Your environment is now ready and activated!

Notebook/script information

Scripts shoud be used in the following order:

  1. download_data.ipynb

    -This notebook handles downloading data of various types for this project.

    -Data will be stored in the data/raw folder.

  2. data_cleaning.ipynb

    -This notebook cleans the buoy data for use in later steps.

    -The script removes rows with missing values, transmissions outside of the study area of interest, standardizes the latitude and longitude fields, and removes buoy tracks with less than 50 rows (these are assumed to have failed or been destroyed)

    -The resulting files will be stored in the data/cleaned directory.

  3. prepare_ai_ready_data.ipynb

    -This notebook manipulates the buoy and weather data for use in model training and prediction.

  4. eda.ipynb

    -This notebook performs some exploratory data analysis on the buoy and weather data to provide insights into trends, correlations, and potential data issues.

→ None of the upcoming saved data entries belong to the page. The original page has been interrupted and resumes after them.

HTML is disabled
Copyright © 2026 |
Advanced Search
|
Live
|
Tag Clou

  5. modeltraining_hyperparameter.ipynb

-This notebook implements a five-fold cross-validation model selection pipeline for classic machine learning architectures.

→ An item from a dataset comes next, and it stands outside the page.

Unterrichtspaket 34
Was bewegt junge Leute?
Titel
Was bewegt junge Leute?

-Once the best model is selected, its hyperparameters are tuned using Optuna.

-Once the best hyperparameters for the best performing model are selected, the tuned model is trained on the entire dataset with 5 buoys withheld for validation and evaluation of accuracy. 6. deep_learning.ipynb

-This notebook implements a five-fold cross-validation model selection pipeline for deep learning architectures.

-Due to computational contraints, hyperparameter tuning was not implemented in this context.

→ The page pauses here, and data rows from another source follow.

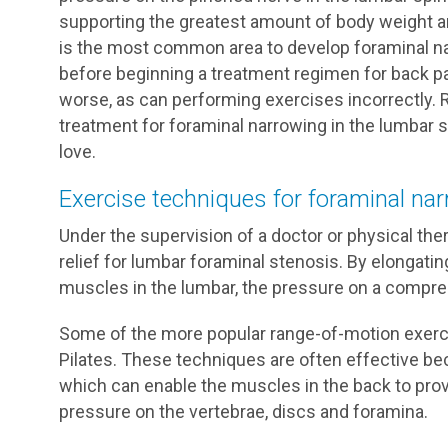
supporting the greatest amount of body weight and
is the most common area to develop foraminal na
before beginning a treatment regimen for back pa
worse, as can performing exercises incorrectly. 
treatment for foraminal narrowing in the lumbar sp
love.
Exercise techniques for foraminal nar
Under the supervision of a doctor or physical th
relief for lumbar foraminal stenosis. By elongati
muscles in the lumbar, the pressure on a compre
Some of the more popular range-of-motion exercis
Pilates. These techniques are often effective bec
which can enable the muscles in the back to prov
pressure on the vertebrae, discs and foramina.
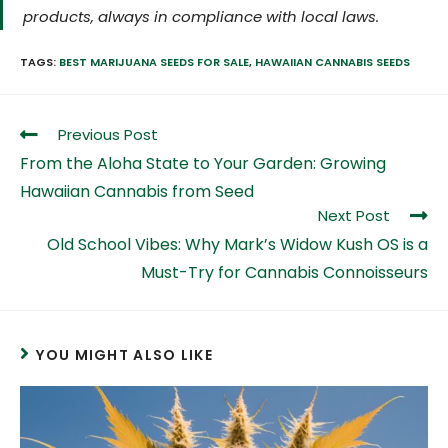
products, always in compliance with local laws.
TAGS:
BEST MARIJUANA SEEDS FOR SALE
,
HAWAIIAN CANNABIS SEEDS
Previous Post
From the Aloha State to Your Garden: Growing
Hawaiian Cannabis from Seed
Next Post
Old School Vibes: Why Mark’s Widow Kush OS is a
Must-Try for Cannabis Connoisseurs
YOU MIGHT ALSO LIKE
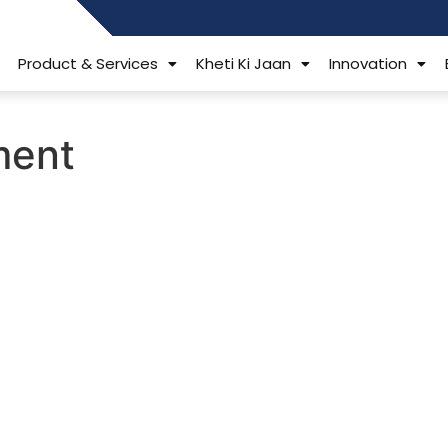
484006806
Product & Services
Kheti Ki Jaan
Innovation
tment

-Once the best deep learning model is selected, the model is trainined on the entire dataset with 5 buoys withheld for validation and evaluation of accuracy. 7. vis.py

-This script processes buoy trajectory prediction data, generating plots that compare the true and predicted positions for randomly selected buoys. It reads CSV files, extracts relevant columns, and creates visual comparisons for up to five buoys. The plots are saved in a specified directory. 8. prepare_ppt.ipynb

-This notebook is/was used to prepare certain visualizations for use in presentations, summary documents, etc.

Summary and Future Improvements

Summary

  • Objective: The goal was to predict drifting buoy motion for Arctic research using classic ML and deep learning models, trained on IABP drifting buoy data and ERA5 wind reanalyses.
  • Results:
    • Predictions showed acceptable accuracy for short trajectories.
    • For longer buoy paths, the accuracy decreased due to cumulative errors and environmental factors. Error propagation was a major issue.
    • The model's predictions were generally of poor quality for satellite imaging applications, but they form a solid foundation for future improvement.

Key Insights

  • Trajectory Length Impact:
    • Shorter trajectories had more accurate predictions.
    • Longer trajectories showed a drop in accuracy, especially for distances with complex environmental conditions.
  • Environmental Influences:
    • Predictions were probably affected by environmental factors like sea ice concentration, ocean currents, wind speed, and temperature gradients.
    • Seasonal changes, climate shifts, and fluctuating ocean currents also posed challenges to maintaining consistent accuracy.
  • Data Gaps:
    • The model's performance could be improved with more frequent measurements and better data processing techniques.

Future Directions for Improvement

  • Model Selection:
    • Test and implement additional classic ML and deep learning models for better accuracy.
  • Data Expansion:
    • Include data from other sources like IABP and ERA5 for a broader dataset.
  • Training Duration:
    • Extend training times for better model refinement.
  • Data Source Expansion:
    • Incorporate data from more buoy-deploying agencies and weather reanalyses.
  • Physical Laws:
    • Improve the PINN by incorporating more detailed physical laws to enhance model accuracy.
  • Forecasting:
    • Transition from using solely reanalysis data to including forecast data for improved prediction.